== Segment start ==

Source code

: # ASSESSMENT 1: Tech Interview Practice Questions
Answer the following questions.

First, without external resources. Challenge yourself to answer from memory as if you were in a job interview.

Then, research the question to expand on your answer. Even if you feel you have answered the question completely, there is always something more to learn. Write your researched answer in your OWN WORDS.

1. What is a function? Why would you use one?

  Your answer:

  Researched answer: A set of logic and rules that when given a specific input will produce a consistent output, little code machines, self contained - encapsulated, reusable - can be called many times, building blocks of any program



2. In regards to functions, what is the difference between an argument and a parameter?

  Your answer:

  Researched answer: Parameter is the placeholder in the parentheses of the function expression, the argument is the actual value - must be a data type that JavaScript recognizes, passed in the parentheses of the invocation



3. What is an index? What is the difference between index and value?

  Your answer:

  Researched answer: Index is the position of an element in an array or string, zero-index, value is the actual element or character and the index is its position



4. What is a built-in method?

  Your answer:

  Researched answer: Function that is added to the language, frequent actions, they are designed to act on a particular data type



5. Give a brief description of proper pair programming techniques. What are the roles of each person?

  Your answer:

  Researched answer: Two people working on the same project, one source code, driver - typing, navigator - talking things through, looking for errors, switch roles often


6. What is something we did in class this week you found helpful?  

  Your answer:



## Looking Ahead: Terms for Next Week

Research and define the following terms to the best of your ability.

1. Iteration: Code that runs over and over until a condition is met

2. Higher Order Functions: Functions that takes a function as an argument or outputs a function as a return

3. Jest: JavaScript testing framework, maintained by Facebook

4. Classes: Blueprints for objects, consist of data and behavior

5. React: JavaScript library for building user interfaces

== Segment end ==

◆ **Task item**
Start at the first line of the entries above. Set down each line exactly through the one with "First, without external", and stop there.

◆ **Exercise response**
Source code

: # ASSESSMENT 1: Tech Interview Practice Questions
Answer the following questions.

First, without external resources. Challenge yourself to answer from memory as if you were in a job interview.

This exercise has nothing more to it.